Paul Sanker: 2012 erschien mein Krimi Brutus und der Rotlicht-Kolibri im Sarturia-Verlag. Der Protagonist ist der Kölner Rechtsmediziner Brutus Schmitz, der wegen seines trockenen Humors auch kurz Brut genannt wird. Aufgrund eines dubiosen Todesfalles, der auf seinem Sektionstisch landet, ermittelt er auf eigener Faust im Penner- und Rotlicht-Milieu. Brutus ist ein typischer Antiheld, unbequem, kantig, impulsiv, unsensibel und er trinkt zuviel. Also eine Figur, wie ich sie liebe.
Besonders am Herzen liegt mir aber mein erster SciFi-Roman, den ich 2011 voreilig vom erstbesten Verlag habe veröffentlichen lassen. Ich bin Michael Haitel von p.machinery dankbar, dass er ihn komplett überarbeitet unter dem neuen Titel Yolo herausbringen will. Der Autor ist Bernie Wanker, der Name verrät schon manches über Stil und Sprache des Buches. Ich hoffe, dass das Ding dieses Jahr noch erscheint.

Michael Schmidt: Du bist auch schon als Herausgeber in Erscheinung getreten. Welche Bücher waren das und wirst du das auch in Zukunft nochmal machen?

Paul Sanker: Ich hatte in der Vergangenheit mit verschiedenen Kleinverlagen zusammen gearbeitet, von denen manche längst nicht mehr existieren. Es ist dort oft so, dass die Verleger alles alleine machen müssen, angefangen von der Auswahl der Geschichten für eine Anthologie, übers Autoren-Coaching, Lektorat, Korrektorat, Buchsatz etc. 
Wenn die dann auf einen Autor stoßen, der einigermaßen klare Sätze formulieren kann, dann wird der aus der Überforderung heraus schnell zum Herausgeber befördert. Und der dumme, unerfahrene Autor fühlt sich gebauchpinselt und willigt ein. So ist es mir bislang drei Mal ergangen und habe es jedes Mal bereut. Meine erste Heldentat in der Art war 2010 die Anthologie Verborgene Rituale im Pia Bächtold Verlag, der inzwischen im Staub des Vergessens versunken ist. Dann kam 2011 Chaos-Frauen und Macho-Männer im Noel-Verlag. Die humoristischen Storys sind durchaus gut, ebenso wie ihre Autoren. Zuletzt erschien 2014 die SciFi-Anthologie Corona Borealis im Sarturia Verlag. Da drin finden sich hervorragende Geschichten von handverlesenen Autoren, auf die ich durchaus stolz bin. Eigentlich musste aber Dieter König die Hauptarbeit leisten, weil ich mit vielem überfordert war. Dass er mich trotzdem als Herausgeber  aufgeführt hat, ist seiner außerordentlichen Güte und Großzügigkeit zuzuschreiben.
Denn Herausgeber zu sein ist äußerst zeitaufwendig und hindert einen daran, selbst kreativ zu schreiben. Außerdem fehlen mir für einen Herausgeber grundlegene Eigenschaften wie PC-Kenntnisse, Fleiß und Akribie. Und wenn die Verkaufszahlen nicht stimmen, kriegst du das am Ende mehr oder weniger charmant unter die Nase gerieben. Deshalb kann ich mir derzeit nicht vorstellen, mich nochmal derart aufs Glatteis zu begeben. Es sei denn, der Verlag hätte gute Argumente.
 
Michael Schmidt: Woran arbeitest du gerade?
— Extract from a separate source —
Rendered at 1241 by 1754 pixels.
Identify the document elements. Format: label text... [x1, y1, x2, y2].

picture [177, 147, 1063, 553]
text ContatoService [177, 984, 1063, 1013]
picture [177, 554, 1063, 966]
Paul Sanker: Ich bin gebeten worden, einen weiteren Brutus Schmitz Krimi zu schreiben. Diesmal soll ein echter Köln-Krimi entstehen. Das erfordert u.a. sehr viel Stadt-Recherche.

Michael Schmidt: Noch ein Wort an die Meute dort draußen!
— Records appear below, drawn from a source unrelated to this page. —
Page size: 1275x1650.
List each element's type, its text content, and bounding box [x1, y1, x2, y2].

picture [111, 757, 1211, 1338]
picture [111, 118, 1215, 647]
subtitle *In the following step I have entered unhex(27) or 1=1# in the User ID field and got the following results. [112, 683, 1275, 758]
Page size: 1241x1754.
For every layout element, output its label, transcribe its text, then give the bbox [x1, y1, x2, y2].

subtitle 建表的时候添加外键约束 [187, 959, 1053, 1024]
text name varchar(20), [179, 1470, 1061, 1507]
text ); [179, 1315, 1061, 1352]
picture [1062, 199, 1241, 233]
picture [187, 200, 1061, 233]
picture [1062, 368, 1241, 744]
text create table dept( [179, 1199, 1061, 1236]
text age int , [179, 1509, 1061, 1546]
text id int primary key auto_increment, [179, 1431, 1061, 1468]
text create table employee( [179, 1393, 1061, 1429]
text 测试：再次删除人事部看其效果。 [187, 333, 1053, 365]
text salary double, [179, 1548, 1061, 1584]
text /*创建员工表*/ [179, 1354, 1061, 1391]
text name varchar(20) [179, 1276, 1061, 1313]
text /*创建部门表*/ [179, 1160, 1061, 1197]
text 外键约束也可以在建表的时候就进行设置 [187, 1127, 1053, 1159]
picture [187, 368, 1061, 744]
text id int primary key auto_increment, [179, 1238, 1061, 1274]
Paul Sanker:  Lasst euch von niemandem vorschreiben, wie ihr denken und was ihr fühlen sollt. Glaubt nicht alles was euch die Medien, Politiker und nichtsahnende Gutmenschen weismachen wollen. Schwimmt gegen den Strom, wenn es sein muss… Wenn ihr euch hinterher noch ohne zu kotzen im Spiegel betrachten könnt, habt ihr alles richtig gemacht.